# Pardons : ou ce creer un compte aim pour ICHAT ?



## Patmac (21 Février 2004)

je vous salut 
je veut me creer un compte aim pour utiliser ichat j'ai essayé a plusieurs endroit mais j'usqu'a present dans reusite je vous remerci par avance de m'indiquer un endroit ou cela fonctionne merci


----------



## Zouzou (21 Février 2004)

Bonjour,

Tu te rends  là pour créer ton compte aim.


----------



## Patmac (21 Février 2004)

merci


----------



## Appollon (28 Novembre 2010)

Mais comment faire pour mètre aim sur mail


----------



## Anonyme (29 Novembre 2010)

Appollon a dit:


> Mais comment faire pour mètre aim sur mail




Sauf erreur, il faut créer le compte inscrit dans les comptes de Mail ...> attention il faut y mettre la même adresse émail que celle indiquée dans le compte AIM

Pour créer un compte AIM

http://mactrucs.blogspot.com/2008/06/utiliser-ichat-avec-un-compte-aim.html

Lancez iChat que vous trouverez dans votre dossier Applications.

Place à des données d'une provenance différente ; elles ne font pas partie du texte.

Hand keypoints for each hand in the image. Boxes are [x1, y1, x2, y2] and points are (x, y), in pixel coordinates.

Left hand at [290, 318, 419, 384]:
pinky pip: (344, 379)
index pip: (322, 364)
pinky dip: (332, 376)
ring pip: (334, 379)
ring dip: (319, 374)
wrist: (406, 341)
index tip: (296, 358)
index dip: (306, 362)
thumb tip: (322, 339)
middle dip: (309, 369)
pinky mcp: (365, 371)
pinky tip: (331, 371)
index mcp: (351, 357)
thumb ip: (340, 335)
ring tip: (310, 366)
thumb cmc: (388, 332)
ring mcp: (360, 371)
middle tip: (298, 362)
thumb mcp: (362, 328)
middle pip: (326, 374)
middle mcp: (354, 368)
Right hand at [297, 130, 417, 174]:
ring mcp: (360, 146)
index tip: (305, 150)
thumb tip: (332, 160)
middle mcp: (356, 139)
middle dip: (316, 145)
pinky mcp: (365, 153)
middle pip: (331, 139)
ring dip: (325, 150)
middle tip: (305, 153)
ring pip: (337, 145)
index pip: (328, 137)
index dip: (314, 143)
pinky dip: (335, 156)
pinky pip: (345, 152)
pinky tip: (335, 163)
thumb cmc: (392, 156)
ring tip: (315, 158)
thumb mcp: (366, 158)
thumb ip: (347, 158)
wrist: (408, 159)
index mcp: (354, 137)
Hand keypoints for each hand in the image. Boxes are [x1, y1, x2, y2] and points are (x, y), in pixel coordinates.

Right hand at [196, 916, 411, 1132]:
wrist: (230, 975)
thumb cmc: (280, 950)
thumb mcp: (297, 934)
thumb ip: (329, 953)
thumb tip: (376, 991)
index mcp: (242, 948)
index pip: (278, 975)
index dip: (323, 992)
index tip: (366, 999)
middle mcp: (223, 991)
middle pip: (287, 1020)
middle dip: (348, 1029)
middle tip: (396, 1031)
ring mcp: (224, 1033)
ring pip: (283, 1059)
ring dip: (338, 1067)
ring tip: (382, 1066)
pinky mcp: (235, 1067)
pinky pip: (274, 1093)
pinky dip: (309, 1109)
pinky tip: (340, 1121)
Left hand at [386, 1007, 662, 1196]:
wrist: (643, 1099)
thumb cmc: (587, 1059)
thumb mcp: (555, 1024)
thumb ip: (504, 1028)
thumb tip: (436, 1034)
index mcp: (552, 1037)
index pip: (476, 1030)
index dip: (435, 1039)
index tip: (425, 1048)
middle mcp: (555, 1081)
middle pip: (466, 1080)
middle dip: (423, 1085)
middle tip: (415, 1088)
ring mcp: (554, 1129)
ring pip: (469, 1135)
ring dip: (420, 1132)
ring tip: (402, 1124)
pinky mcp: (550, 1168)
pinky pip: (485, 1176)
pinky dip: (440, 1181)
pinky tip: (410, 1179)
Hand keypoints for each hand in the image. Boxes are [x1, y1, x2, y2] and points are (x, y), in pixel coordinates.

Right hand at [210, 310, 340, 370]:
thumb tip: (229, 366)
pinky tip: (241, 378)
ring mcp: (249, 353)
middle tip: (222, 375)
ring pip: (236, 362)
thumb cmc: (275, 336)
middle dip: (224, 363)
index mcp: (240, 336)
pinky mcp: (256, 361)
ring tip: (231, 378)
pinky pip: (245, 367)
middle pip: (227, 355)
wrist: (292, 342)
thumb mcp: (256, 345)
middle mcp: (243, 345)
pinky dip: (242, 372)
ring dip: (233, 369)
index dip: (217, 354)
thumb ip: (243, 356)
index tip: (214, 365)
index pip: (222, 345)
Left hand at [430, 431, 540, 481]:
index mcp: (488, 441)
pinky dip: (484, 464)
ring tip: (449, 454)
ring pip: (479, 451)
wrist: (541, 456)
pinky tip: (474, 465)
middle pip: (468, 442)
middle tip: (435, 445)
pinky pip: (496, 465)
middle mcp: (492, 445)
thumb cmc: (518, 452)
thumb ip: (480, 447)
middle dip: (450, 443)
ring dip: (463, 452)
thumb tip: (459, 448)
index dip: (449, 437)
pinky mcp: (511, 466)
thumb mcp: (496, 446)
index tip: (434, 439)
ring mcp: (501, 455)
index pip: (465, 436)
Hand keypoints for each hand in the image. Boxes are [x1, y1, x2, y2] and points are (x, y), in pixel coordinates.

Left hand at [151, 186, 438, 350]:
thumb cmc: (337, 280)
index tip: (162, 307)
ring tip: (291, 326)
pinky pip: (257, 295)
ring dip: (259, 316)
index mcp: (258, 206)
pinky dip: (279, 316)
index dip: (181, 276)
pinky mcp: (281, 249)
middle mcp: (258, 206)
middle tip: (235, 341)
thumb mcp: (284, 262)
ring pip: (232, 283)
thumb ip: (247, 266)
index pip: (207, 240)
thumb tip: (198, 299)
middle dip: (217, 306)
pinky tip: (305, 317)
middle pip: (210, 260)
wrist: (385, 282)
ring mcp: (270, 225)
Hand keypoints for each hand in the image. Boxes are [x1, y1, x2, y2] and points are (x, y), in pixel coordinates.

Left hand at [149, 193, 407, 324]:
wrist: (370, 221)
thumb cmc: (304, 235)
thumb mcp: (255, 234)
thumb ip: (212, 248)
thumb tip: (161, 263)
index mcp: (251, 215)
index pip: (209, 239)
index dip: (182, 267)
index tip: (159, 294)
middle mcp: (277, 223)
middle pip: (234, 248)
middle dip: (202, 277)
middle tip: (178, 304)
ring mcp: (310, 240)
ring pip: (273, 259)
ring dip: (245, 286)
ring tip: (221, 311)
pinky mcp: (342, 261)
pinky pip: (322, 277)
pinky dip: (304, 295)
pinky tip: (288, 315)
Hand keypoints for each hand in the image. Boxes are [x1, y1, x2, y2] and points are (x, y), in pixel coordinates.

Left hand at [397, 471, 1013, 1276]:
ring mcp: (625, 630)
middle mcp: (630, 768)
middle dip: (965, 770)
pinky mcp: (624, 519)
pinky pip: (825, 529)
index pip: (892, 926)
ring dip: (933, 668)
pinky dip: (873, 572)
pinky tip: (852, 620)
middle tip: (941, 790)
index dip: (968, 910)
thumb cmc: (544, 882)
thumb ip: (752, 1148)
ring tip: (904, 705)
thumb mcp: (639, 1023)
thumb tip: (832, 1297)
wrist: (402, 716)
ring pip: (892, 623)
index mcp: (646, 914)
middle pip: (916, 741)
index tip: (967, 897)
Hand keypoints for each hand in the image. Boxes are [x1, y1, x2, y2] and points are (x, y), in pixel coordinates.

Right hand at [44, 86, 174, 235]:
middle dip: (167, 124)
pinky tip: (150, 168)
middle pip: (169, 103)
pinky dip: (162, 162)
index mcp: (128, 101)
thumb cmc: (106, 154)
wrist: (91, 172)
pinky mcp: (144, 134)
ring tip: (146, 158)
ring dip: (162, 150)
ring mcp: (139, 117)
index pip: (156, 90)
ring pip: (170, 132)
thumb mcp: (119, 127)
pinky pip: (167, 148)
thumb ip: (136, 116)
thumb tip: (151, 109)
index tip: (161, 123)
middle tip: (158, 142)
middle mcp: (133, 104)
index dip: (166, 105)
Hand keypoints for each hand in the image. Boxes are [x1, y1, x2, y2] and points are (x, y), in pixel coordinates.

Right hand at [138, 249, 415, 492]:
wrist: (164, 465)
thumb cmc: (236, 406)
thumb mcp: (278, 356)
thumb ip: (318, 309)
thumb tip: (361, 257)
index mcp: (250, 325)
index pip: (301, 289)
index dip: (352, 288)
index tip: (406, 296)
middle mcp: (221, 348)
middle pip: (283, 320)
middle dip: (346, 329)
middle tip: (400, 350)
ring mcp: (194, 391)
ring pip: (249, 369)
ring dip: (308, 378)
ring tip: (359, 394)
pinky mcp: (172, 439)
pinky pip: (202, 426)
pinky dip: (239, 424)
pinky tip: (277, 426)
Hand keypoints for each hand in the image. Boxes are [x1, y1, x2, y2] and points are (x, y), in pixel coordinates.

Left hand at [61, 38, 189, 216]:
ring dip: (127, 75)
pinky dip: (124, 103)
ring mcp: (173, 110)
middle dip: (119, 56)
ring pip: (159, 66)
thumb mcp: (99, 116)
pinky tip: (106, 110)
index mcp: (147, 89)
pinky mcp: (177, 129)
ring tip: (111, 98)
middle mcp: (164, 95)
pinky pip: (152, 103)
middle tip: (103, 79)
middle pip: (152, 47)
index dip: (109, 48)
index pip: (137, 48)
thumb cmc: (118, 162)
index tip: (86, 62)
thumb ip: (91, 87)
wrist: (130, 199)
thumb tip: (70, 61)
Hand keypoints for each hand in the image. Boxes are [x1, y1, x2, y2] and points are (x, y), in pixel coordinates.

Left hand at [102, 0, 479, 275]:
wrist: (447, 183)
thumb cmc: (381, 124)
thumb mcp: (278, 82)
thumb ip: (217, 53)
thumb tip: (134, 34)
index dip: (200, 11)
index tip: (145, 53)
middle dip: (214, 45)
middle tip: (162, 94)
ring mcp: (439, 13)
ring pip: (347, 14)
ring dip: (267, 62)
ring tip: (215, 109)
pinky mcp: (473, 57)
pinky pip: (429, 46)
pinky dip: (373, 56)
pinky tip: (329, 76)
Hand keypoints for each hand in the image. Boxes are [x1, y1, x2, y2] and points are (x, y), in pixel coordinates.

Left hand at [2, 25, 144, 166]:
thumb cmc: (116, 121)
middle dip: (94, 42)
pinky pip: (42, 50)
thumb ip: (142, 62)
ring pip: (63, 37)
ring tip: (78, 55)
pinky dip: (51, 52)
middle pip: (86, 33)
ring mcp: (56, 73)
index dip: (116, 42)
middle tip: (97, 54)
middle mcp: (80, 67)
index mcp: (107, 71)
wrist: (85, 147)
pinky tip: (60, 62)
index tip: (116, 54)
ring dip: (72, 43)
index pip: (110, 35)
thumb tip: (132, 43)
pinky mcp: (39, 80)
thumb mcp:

Passez la première page de bienvenue et de présentation d'iChat en appuyant sur le bouton "continuer" pour arriver à cette page :

Il ne vous reste plus qu'à bien choisir le protocole AIM dans le menu Type de compte, à remplir la case Pseudonyme avec l'identifiant que vous êtes choisi tout à l'heure (ici, tartempion), à compléter le mot de passe du compte AIM et à appuyer sur le bouton "Continuer".
Voilà iChat est configuré. 
Une fenêtre s'ouvre présentant vos contacts. Pour l'instant elle est vide, bien sûr, car vous n'avez encore renseigné aucun contact dans votre carnet d'adresses.


----------